5. Citizens of the US feel uncomfortable in their own country. My non-white friends do not feel safe here, in their own country. I know of boys who couldn’t go to their prom after parties, since their parents were worried they’d get shot by the police. Ive heard stories of peers at college who are regularly uncomfortable at our university. They are either ostracized or called out to be the token minority kid. Or non-white men who have to worry about how they make women uncomfortable when they walk down the street. There is a video of ten year old black boy promising that he won’t hurt anyone, what kind of system is that? My whiteness does not make me anymore or less American than anyone. I sincerely believe that this country was founded on principles of inclusion and freedom.
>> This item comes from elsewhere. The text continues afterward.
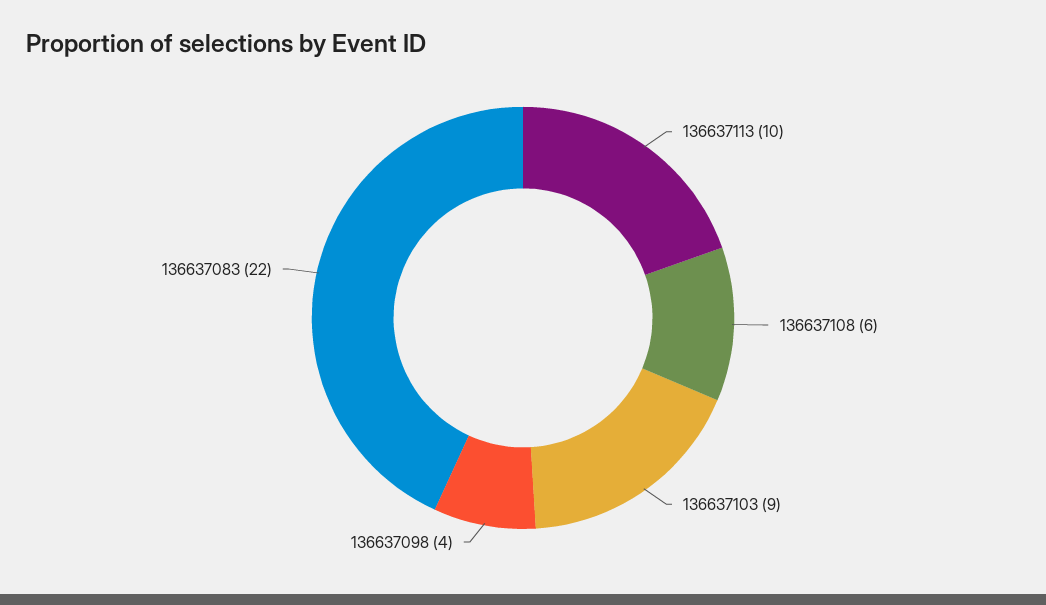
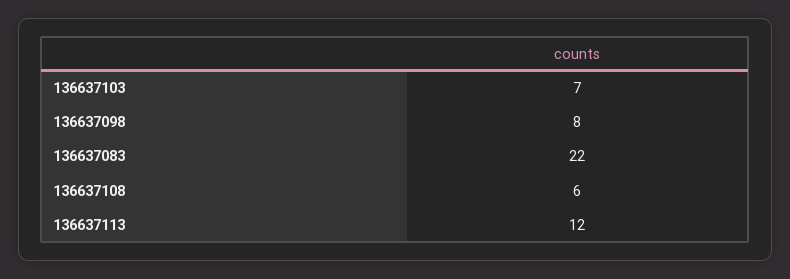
136637113: 10 -> 12
136637103: 9 -> 7
136637098: 4 -> 8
If our citizens do not feel free and do not feel included then we are doing something wrong.
6. There are still constant reminders of racial oppression in our society that could easily be removed. I go to school in the South and this year there was a conflict between the administration and the student body. There was a campus building which was named after a Grand Master in the KKK, amongst other shrines to the Black oppression. After months of protest by a core group of students, the building was ambiguously named Carolina Hall (instead of Hurston Hall, after Zora Neale Hurston). The administration also put a 16 year ban on re-naming buildings. I suspect that this so called compromise will not sit well with my fellow students. The story of my university is not unique. In Columbia SC, the confederate flag still flies proudly next to the state house. These are constant reminders why blacks should and cannot feel safe in their country. It is 2015, the Southern relatives of Robert E. Lee are advocating for that flag to be removed. Its time for change.
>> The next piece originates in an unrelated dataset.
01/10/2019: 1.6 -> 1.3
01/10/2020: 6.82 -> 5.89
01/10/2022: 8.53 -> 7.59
I am angry, hurt, guilty, and broken. The act of terrorism against Emanuel AME Church feels like the culmination of race issues that have been building in America. This feels like one of those (potentially dramatized) moments where we have a choice. I read the news and I am not satisfied with the way my country looks. I cannot tolerate the treatment of minorities in my community and across the country. I refuse to be complacent as I see people targeted for who they are, but then it becomes a question of what to do?
I have done the basics. I wrote a letter to my congressman. I donated to the fund for funeral services. I signed the petition to have the flag removed. But now what? I want to be the best advocate possible without assuming an undeserved space in this conversation. I can say confidently (and ashamed that it took this long) that this fall I will join the Real Silent Sam Coalition on Campus. I ready and welcome any recommendations about how to better get involved with issues of race in my community and in this country.
I want a community where blacks feel safe. If racial equality means sacrificing the privileges of my whiteness, then I am happy to do so. The events in Charleston last week were horrible and shocking, but I am going to try to use this as my motivation for change. To be a better ally, to be more proactive. Terrorism at its core tries to create fear in the population and also incite radical support. Well then, in that regard Dylann Roof, you have succeed. You have incited my radical and undying support for the equality and safety of the black community.